O sotaque deles também não é o de lá e a música tema de Ritinha (Isis Valverde) é um forró e não o tecnobrega, que é o grande representante da cultura da cidade. O tanque onde Ritinha se exibe como sereia é no mercado Ver-o-Peso, e lá não há aquário.
Isso também confundiu a cabeça dos moradores. “Os episódios que acontecem no Ver-o-Peso é que estão gerando polêmica. Principalmente porque as pessoas não se reconhecem nas cenas”, diz o professor e pesquisador paraense João de Jesus Paes Loureiro.

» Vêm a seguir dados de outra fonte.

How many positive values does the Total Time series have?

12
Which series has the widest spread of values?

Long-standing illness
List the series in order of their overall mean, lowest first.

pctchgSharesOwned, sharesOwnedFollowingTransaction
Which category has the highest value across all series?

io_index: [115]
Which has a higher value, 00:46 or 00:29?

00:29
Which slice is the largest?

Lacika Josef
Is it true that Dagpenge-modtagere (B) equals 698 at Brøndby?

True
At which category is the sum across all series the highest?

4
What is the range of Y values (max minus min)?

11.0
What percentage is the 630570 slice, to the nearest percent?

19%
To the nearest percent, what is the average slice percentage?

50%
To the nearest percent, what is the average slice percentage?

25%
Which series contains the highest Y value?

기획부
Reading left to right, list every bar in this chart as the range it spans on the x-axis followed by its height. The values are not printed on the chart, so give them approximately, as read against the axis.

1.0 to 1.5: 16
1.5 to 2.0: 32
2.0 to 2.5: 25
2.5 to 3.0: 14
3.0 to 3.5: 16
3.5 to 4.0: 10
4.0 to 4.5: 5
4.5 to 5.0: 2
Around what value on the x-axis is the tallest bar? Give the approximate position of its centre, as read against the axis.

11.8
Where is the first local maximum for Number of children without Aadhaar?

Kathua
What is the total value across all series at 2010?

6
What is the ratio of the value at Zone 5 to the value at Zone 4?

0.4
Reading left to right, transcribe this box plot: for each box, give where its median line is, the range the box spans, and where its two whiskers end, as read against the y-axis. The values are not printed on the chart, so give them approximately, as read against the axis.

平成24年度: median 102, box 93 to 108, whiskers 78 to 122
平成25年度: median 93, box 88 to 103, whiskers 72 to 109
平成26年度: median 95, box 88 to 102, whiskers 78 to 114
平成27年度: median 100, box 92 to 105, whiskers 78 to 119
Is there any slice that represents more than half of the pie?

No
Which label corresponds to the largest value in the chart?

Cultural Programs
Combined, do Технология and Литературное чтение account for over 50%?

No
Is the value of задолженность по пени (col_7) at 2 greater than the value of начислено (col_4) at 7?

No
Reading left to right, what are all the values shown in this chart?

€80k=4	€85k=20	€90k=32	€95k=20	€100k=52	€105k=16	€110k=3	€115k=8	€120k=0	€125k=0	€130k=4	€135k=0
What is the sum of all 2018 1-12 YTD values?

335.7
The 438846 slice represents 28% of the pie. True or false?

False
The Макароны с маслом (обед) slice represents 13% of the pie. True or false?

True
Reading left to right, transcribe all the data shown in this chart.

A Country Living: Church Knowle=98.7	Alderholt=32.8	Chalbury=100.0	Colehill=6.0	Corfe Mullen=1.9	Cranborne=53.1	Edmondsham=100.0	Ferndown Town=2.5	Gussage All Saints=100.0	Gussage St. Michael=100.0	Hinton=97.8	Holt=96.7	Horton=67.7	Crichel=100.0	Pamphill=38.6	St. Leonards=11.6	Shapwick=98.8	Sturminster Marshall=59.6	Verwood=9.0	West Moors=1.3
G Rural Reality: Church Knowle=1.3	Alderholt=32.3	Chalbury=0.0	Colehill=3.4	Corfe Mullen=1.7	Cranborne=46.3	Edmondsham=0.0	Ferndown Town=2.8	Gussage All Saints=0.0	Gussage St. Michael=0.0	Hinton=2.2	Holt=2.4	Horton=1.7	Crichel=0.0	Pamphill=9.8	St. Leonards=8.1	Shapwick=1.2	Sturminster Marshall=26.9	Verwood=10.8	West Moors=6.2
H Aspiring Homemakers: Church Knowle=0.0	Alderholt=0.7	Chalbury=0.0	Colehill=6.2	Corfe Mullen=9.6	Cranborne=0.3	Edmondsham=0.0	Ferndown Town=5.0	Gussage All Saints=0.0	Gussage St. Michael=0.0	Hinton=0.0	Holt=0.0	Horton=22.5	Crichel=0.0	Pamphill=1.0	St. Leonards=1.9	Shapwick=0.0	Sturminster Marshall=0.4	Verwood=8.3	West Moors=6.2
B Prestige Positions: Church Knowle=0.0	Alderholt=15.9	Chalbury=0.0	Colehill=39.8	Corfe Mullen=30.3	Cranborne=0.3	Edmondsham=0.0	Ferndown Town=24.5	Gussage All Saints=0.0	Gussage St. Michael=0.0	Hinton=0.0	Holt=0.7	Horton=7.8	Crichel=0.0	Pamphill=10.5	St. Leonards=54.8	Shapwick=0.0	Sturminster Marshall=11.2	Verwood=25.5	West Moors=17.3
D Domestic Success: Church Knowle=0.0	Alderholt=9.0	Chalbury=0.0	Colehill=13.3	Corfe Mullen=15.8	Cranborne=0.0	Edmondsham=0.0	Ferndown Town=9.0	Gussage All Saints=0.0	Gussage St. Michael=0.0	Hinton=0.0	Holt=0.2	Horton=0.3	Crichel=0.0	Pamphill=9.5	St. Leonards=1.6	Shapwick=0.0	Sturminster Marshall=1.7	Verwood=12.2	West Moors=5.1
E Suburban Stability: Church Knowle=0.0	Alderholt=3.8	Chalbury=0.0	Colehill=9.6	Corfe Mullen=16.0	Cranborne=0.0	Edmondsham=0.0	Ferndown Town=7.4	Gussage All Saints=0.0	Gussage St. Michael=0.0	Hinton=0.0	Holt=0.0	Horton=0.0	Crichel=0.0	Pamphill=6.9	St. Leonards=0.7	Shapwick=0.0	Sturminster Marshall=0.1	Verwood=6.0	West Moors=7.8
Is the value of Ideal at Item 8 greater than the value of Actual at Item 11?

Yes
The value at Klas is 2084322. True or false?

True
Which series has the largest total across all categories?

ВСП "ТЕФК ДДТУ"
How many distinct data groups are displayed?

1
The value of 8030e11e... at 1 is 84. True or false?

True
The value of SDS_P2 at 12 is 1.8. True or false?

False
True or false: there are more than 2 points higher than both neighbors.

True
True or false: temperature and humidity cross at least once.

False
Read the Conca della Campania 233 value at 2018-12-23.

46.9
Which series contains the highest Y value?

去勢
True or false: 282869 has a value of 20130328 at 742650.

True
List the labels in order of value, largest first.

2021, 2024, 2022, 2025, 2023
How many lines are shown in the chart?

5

“A novela não espera ser documental, mas não deveria fugir a uma lógica entre ficção e realidade. Não se colocaria, por exemplo, o Pão de Açúcar na proximidade dos Andes”, acrescenta. No entanto, há quem desconsidere tudo isso e faça elogios à trama.
“Como paraense, ver a nossa cidade, a nossa paisagem contemplada no horário da emissora que tem mais alcance no Brasil é de uma importância fundamental. Tem esse estranhamento, mas eu me identifico em muitas coisas”, disse o professor e diretor Denis Bezerra.
“Faz parte desse bairrismo disfarçado que existe no Brasil, que não observa com detalhes cada região e suas peculiaridades. Então, para a novela, está tudo bem ter sotaque nordestino porque na generalização é tudo Norte”, conta o cineasta amazonense Sérgio Andrade.
A Globo, por sua vez, em nota, afirma que a novela não se passa exatamente em Belém, mas em uma cidade fictícia chamada Parazinho, além de se tratar de uma história de ficção, sem compromisso de ser fiel com a realidade, segundo a Folha de São Paulo.
“A música tema de Ritinha é ‘Sereia’, de Roberto Carlos. As demais músicas tocadas quando a personagem está em cena fazem parte da trilha da novela, que abrange diversos ritmos brasileiros. Sobre o tanque de água em que Ritinha nada, a cena se passa nos arredores do Ver-o-Peso, não dentro no mercado. É um recurso dramatúrgico que ajuda a contar a história dela”, afirma a Globo.